= Jim Rimmer =

Canadian graphic designer and letterpress printer (1934-2010)

Jim Rimmer (April 1, 1934 - January 9, 2010) was a Canadian graphic designer, letterpress printer, proprietor of the Pie Tree Press and is especially notable as a designer of typefaces.

==Biography==
Jim Rimmer was born on 1 April 1934 and was raised in Vancouver, British Columbia, Canada. He attended Vancouver Technical School, "which gave an introduction to metal type and presses through the school's large printing trade shop."

After an apprenticeship he began a long period of working with type and design for newspaper publication and printing, all in British Columbia. Rimmer attended evening classes to study graphic design at Vancouver School of Art. "During his freelance years he worked on projects for the major agencies and design studios in Vancouver, for corporations, airlines, mining and forestry companies. A large part of his work entailed letter design and lettering projects." Along with his long career as a designer, Rimmer taught at several colleges including Capilano College, ECIAD, Langara College, Kwantlen College, Richmond and UCFV, Abbotsford.

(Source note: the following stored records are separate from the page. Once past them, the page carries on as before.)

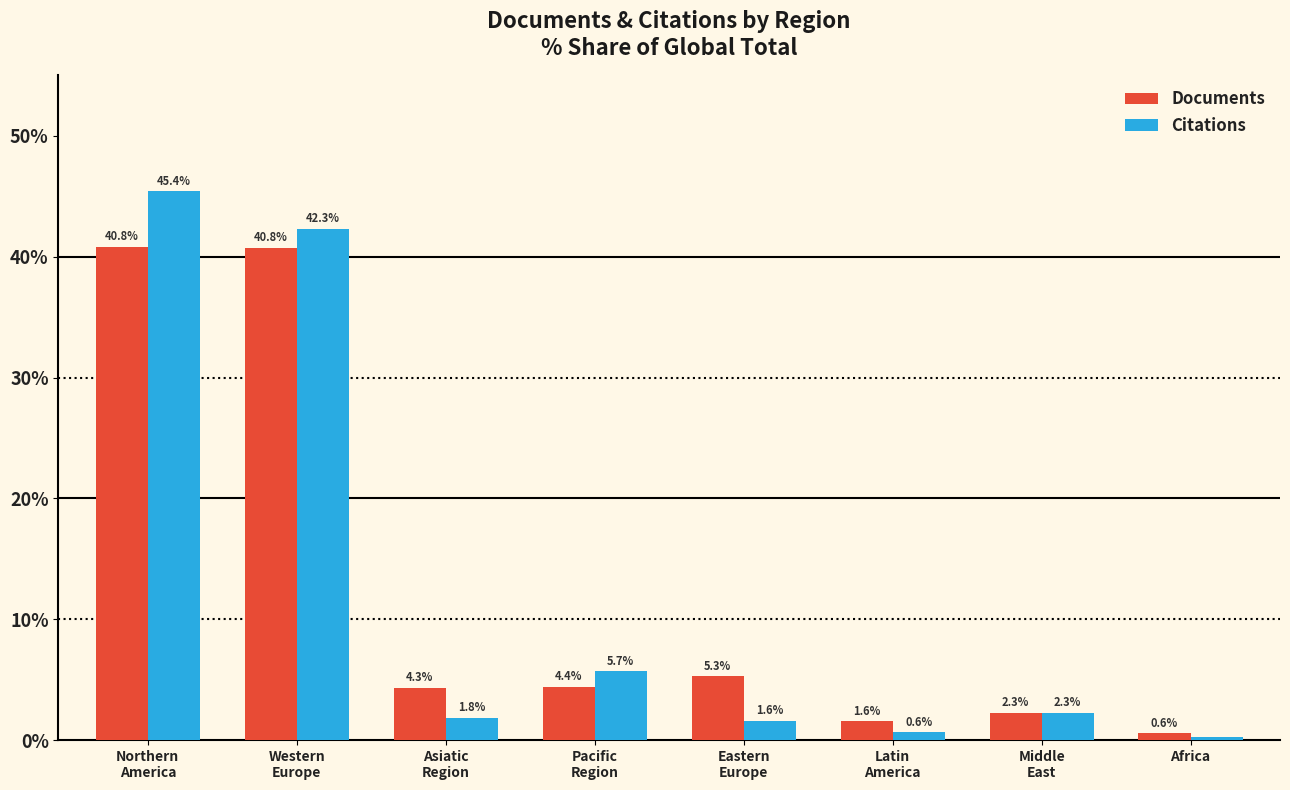

What is the label of the 4th bar from the right?

Eastern
Europe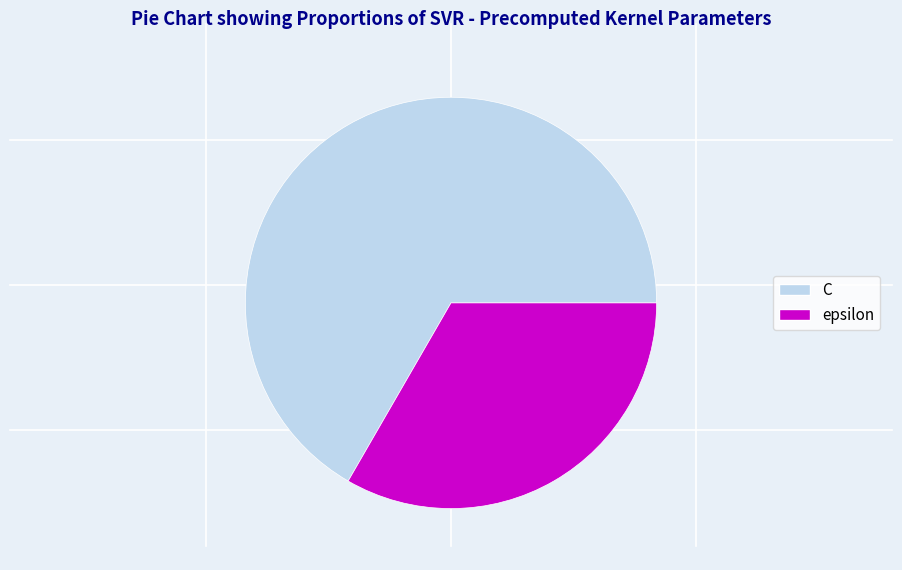

The C slice represents 67% of the pie. True or false?

True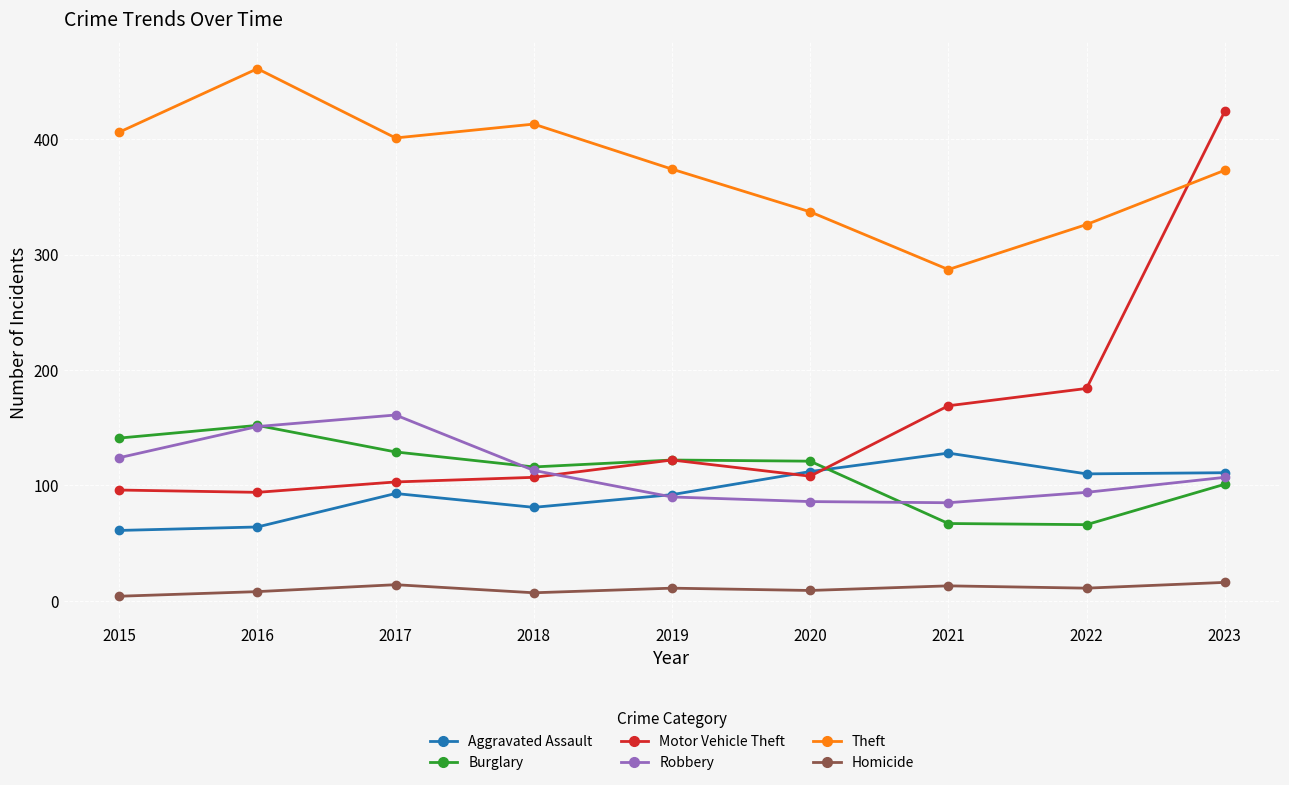

Is it true that Burglary equals 152 at 2016?

True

For a brief time in the 1970s, Rimmer was type director of the Lanston Monotype Corporation in Vancouver.

Rimmer was noted as the proprietor of the Pie Tree Press, located in New Westminster, a printing office for which he designed many typefaces in metal, including Albertan, Kaatskill and Stern.

The P22 Type Foundry marketed Rimmer's typefaces as the Rimmer Type Foundry until July 1, 2012, when it was announced that the rights to Rimmer's work were acquired by Canada Type. Over 200 digital faces, distributed among 18 families, have been made from Rimmer's designs.

In 2007, Rimmer received the honor of becoming a fellow of the Society of Graphic Designers of Canada. In 2010, Rimmer was awarded the Robert R. Reid Award for lifetime achievement or extraordinary contributions to the book arts in Canada from the Alcuin Society.

Rimmer died of cancer on January 8, 2010.

==Books==
- Rimmer, Jim, Leaves from the Pie Tree Press, Pie Tree Press, 2006.